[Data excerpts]
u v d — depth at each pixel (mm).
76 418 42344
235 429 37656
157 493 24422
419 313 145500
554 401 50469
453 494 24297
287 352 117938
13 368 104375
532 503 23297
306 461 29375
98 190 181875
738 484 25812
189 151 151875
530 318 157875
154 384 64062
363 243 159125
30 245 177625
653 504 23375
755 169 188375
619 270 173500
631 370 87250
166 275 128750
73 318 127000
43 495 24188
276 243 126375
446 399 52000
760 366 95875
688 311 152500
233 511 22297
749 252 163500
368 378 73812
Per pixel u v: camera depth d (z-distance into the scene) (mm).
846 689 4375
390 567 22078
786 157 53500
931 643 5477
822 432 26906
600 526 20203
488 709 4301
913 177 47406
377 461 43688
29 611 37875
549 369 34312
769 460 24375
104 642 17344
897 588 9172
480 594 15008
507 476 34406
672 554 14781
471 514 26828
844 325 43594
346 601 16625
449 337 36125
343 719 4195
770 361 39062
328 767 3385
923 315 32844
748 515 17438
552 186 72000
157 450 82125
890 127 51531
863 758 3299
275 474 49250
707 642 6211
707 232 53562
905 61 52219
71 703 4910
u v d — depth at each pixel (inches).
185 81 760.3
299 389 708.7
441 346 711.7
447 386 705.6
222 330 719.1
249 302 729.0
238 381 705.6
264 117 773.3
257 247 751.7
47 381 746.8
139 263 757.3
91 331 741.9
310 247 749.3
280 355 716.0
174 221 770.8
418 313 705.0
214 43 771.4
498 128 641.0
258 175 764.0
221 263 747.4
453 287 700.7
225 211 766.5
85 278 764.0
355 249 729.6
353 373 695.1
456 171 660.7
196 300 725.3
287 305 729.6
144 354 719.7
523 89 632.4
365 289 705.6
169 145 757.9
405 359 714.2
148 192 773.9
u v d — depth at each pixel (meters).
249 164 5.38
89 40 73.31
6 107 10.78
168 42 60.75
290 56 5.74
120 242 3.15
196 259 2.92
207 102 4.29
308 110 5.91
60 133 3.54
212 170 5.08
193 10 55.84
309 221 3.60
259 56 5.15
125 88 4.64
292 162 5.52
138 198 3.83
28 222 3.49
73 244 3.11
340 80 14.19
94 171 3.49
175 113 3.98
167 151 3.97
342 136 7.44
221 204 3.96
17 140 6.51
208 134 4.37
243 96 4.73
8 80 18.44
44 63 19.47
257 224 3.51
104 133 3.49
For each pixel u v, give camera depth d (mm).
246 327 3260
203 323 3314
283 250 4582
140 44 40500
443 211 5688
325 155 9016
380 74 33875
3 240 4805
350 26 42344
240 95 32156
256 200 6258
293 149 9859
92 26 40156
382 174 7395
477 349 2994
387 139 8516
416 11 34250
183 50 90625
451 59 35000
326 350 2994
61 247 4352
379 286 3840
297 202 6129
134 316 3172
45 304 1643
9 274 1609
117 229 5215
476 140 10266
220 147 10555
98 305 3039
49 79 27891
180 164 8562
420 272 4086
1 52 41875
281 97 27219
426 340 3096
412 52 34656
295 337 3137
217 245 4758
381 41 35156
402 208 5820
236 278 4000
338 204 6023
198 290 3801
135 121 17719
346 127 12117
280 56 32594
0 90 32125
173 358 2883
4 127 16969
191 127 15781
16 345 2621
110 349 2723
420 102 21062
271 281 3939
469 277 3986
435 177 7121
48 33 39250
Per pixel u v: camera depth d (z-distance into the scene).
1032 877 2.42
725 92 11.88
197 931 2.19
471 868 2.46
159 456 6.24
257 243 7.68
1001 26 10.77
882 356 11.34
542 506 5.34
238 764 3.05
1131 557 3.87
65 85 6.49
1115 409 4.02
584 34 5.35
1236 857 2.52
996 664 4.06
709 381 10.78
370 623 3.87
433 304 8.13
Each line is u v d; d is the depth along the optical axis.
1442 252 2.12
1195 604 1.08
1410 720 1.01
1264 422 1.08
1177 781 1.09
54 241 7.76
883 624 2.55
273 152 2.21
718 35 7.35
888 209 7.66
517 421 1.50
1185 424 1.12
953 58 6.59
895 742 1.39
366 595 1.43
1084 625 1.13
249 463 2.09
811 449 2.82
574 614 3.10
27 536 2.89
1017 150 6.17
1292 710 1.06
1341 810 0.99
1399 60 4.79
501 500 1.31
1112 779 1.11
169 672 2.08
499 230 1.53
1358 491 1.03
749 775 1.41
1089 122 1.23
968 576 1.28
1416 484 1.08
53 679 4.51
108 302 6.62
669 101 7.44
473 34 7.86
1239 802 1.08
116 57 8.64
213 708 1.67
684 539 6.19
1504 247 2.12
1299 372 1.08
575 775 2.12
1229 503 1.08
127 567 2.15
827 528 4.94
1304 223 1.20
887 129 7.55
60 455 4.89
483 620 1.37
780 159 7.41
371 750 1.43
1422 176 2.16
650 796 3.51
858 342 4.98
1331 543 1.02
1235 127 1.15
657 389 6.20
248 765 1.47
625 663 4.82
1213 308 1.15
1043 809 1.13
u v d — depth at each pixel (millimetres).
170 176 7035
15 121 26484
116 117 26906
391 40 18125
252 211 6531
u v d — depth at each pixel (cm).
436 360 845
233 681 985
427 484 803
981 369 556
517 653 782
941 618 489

— TO DO —
Of all the entries above, repeat only the lines from the line that has "1341 810 0.99" to the line that has "1229 503 1.08", both lines included, exactly.

— PROBLEM SOLUTION —
1341 810 0.99
1399 60 4.79
501 500 1.31
1112 779 1.11
169 672 2.08
499 230 1.53
1358 491 1.03
749 775 1.41
1089 122 1.23
968 576 1.28
1416 484 1.08
53 679 4.51
108 302 6.62
669 101 7.44
473 34 7.86
1239 802 1.08
116 57 8.64
213 708 1.67
684 539 6.19
1504 247 2.12
1299 372 1.08
575 775 2.12
1229 503 1.08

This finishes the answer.